Thomm smiled and started tiptoeing toward her, meaning to surprise her, when an arrow swooshed by his whiskers and hit the tree by him.
“Don’t move, Katt,” a voice shouted. Marvee didn’t flinch.
Quick as lightning Thomm was on his feet, retractile claws out. But then he saw a group coming towards him, bows and arrows ready and aiming at him. In front, Cortin Longtail was laughing mockingly at Thomm.
Then Marvee turned around, tears in her eyes. “He made me do it, Thomm. I never meant to...”
“Quiet, daughter! Don’t make your fault any heavier than it already is!”
Thomm relaxed and faced Longtail. “All right, Councilor, don’t take it out on her. It’s my fault and I mean to make up for it.” He bowed and recited the old formula. “I hereby ask from you permission to make a formal liaison with your daughter.”
A glitter of hope shone among Marvee’s tears.
But Longtail only sneered with contempt. “It’s too late for that now, you disrespectful Katt. You are here for other reasons than my daughter.”
“And what reasons are those, Councilor?”
Longtail’s eyes shone with pure hatred. “You are here to kill a Dawg, scum. That is what you’re here for.”
“To kill a Dawg...?”
But Longtail did not answer Thomm. He turned to his companions and ordered, “Tie him and gag him, lads. The Dawg will be here any time now.”
Six Katts fell upon Thomm carried him behind the bushes despite his struggles.
A bit farther down the road, The High Priest of the Order of Man’s True Legacy approached the ford. He rode his cart surrounded by his escorts. Dokus rode a hoofer by his side.
Fluff Fourfangs was in a pensive mood. He hadn’t spoken much during the trip.
Suddenly the cart halted to a stop. He looked up and asked, “What is it, Dokus?”

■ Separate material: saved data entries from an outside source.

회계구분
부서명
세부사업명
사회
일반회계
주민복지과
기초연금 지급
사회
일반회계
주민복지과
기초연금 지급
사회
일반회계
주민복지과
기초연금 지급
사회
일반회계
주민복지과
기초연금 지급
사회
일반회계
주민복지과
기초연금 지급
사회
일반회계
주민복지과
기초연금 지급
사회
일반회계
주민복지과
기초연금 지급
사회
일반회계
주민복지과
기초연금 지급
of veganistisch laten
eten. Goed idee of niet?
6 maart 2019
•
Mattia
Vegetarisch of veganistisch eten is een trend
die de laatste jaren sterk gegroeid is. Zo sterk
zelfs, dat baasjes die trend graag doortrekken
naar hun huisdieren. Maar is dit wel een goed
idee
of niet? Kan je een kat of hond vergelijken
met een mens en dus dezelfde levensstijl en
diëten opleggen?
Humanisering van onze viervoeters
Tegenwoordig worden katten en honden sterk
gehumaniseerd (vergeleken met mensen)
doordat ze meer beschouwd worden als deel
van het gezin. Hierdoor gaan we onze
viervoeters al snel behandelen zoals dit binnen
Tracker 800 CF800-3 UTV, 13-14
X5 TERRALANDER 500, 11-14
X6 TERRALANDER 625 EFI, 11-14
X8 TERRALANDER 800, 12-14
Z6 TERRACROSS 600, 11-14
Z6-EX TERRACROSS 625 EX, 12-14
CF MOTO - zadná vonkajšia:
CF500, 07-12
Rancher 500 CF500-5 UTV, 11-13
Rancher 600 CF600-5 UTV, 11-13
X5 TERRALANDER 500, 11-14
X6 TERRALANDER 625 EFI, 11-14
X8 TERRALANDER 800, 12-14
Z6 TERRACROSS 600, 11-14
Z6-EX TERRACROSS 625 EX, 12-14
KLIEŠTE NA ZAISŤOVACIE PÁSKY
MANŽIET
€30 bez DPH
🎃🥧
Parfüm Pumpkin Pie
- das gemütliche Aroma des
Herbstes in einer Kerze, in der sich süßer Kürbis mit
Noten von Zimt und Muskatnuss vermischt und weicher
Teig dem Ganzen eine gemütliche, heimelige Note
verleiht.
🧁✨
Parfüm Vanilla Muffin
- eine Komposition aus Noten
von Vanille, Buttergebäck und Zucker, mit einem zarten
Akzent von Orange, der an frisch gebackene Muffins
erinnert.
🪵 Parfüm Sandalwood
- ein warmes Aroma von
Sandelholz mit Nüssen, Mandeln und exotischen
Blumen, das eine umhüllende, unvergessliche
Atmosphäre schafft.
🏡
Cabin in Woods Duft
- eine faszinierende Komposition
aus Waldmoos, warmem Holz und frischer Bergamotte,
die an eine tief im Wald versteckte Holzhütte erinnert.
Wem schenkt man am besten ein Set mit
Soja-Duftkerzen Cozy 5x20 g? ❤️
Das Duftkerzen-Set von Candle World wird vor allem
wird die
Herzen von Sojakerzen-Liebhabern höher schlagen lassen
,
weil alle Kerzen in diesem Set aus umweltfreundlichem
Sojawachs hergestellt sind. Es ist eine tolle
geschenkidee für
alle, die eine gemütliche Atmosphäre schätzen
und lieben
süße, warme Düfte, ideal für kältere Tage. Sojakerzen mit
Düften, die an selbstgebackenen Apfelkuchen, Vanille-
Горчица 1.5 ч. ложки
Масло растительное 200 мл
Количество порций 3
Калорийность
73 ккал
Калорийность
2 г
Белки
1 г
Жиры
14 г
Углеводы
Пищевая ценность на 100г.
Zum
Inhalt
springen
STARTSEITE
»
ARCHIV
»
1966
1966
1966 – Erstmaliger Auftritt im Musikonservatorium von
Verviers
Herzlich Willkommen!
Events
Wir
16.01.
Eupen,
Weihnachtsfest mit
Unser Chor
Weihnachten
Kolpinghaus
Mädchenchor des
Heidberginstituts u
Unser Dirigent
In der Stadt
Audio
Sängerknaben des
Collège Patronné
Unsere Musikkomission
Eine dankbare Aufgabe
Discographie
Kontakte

“There is a group of Katts on the road, my Lord. They are approaching.”
“Katts? That is strange.”
The soldiers all took their post around the cart, blades all out of their sheaths. But there was no real need for it; the Katts were few, and they did not seem threatening.

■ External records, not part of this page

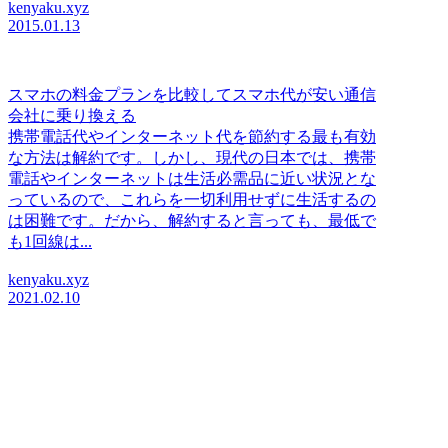
kenyaku.xyz
2015.01.13
スマホの料金プランを比較してスマホ代が安い通信
会社に乗り換える
携帯電話代やインターネット代を節約する最も有効
な方法は解約です。しかし、現代の日本では、携帯
電話やインターネットは生活必需品に近い状況とな
っているので、これらを一切利用せずに生活するの
は困難です。だから、解約すると言っても、最低で
も1回線は...
kenyaku.xyz
2021.02.10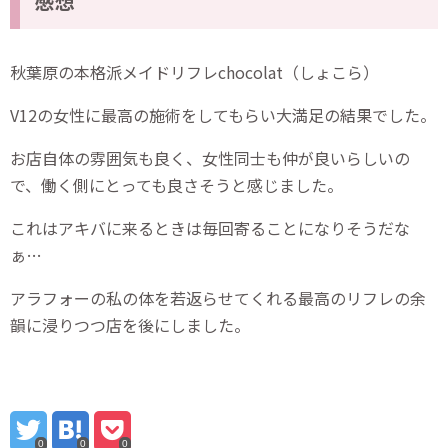
感想
秋葉原の本格派メイドリフレchocolat（しょこら）
V12の女性に最高の施術をしてもらい大満足の結果でした。
お店自体の雰囲気も良く、女性同士も仲が良いらしいの
で、働く側にとっても良さそうと感じました。
これはアキバに来るときは毎回寄ることになりそうだな
ぁ…
アラフォーの私の体を若返らせてくれる最高のリフレの余
韻に浸りつつ店を後にしました。
0
0
0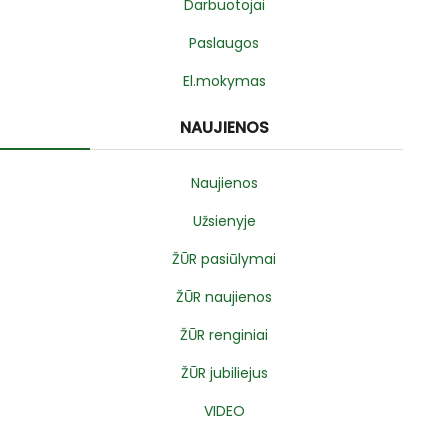
Darbuotojai
Paslaugos
El.mokymas
NAUJIENOS
Naujienos
Užsienyje
ŽŪR pasiūlymai
ŽŪR naujienos
ŽŪR renginiai
ŽŪR jubiliejus
VIDEO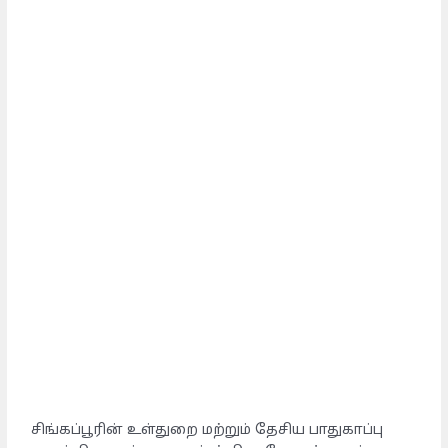
சிங்கப்பூரின் உள்துறை மற்றும் தேசிய பாதுகாப்பு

The Katt seemingly in charge came by the cart, bowed and addressed the High Priest in the Sentient Peoples’ common tongue. “Man’s grace be with ye, Lord High Priest.”

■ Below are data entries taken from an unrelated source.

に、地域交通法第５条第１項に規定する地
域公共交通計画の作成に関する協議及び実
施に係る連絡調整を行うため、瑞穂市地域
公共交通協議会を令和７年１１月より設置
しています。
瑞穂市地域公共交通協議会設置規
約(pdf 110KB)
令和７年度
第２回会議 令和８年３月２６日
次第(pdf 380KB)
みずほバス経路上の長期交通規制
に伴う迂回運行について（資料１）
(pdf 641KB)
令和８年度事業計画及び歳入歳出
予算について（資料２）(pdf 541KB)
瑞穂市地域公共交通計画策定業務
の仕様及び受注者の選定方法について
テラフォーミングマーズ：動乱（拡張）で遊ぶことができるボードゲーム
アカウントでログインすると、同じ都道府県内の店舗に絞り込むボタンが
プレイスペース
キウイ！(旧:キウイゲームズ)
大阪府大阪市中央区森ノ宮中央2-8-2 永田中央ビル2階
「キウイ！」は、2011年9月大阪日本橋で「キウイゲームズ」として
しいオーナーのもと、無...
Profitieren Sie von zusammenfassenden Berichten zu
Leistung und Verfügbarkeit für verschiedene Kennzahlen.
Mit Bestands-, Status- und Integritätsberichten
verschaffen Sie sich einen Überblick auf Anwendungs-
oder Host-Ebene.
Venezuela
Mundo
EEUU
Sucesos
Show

“Thou knowest me, Katt. I know thee not. Who art thou?”
The Katt flinched at the use of the singular pronoun, used in the common tongue to address inferiors in rank. He shrugged and answered, “I am Cortin Longtail, your Lordship. Presently councilor in the Katt Grand Council. Soon to be Patriarch, Man willing.”
“Patriarch? Art thou in the Sharpclaws family?”
Longtail’s pupils became a vertical slit and he smiled dangerously. “No, your Lordship, not really. But my purpose here is to introduce you to a Katt who is.”
The Katt turned around and ordered his people in the Katt tongue. “Bring that scumbag over here, lads!”
He turned back to the Dawg. “Your Lordship, I want you to meet Thomm Sharpclaws, the Katt who is going to kill you.”
Fluff Fourfangs was not frightened at all; if anything, he was rather amused at the Katt’s impudence. “Thou art out of thy mind, Katt. Hast thou not noticed I am in the middle of a heavily armed division of my soldiers?”
Longtail laughed out loud. “Oh! But those are not actually your soldiers, your Lordship. They are Abbot Finehide’s. In fact, here he comes himself. He will tell you so.”
The High Priest looked around. The arrows and swords of his retinue were now pointing at him, and he saw a new legion of priest-soldiers coming at him from behind the surrounding trees and bushes.